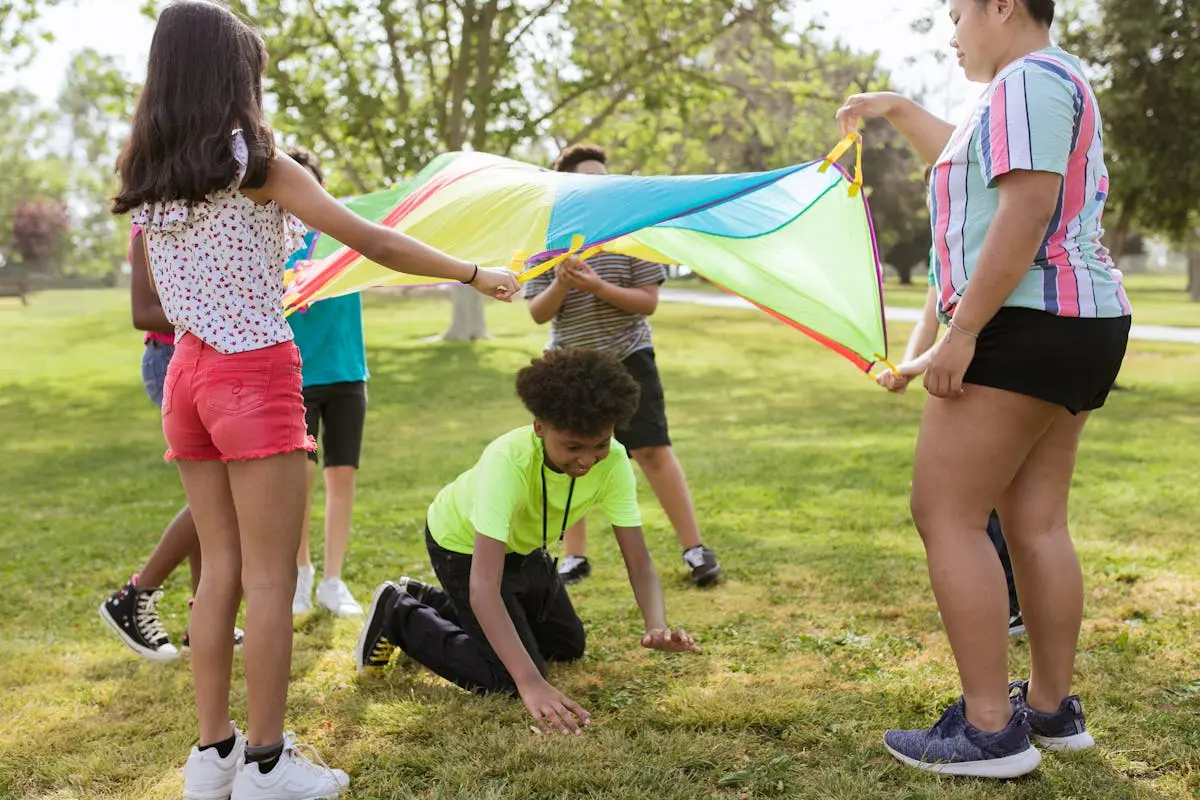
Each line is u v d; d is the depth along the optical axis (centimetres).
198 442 238
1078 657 317
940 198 246
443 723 281
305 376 399
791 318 318
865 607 384
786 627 363
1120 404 1081
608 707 294
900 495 611
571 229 308
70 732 288
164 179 219
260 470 232
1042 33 241
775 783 242
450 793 241
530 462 292
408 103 1848
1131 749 256
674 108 1927
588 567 446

# # # # #

YOUR ASSIGNMENT
Each entry needs to be returned verbatim, with its pictures left out.

EXERCISE RESULT
Each line is u v d; d is the depth along the optical axis (centimetres).
198 442 238
1078 657 317
940 198 246
443 723 281
305 376 399
791 318 318
865 607 384
786 627 363
1120 404 1081
608 707 294
900 495 611
571 229 308
70 732 288
164 179 219
260 470 232
1042 33 241
775 783 242
450 793 241
530 462 292
408 103 1848
1131 749 256
674 108 1927
588 567 446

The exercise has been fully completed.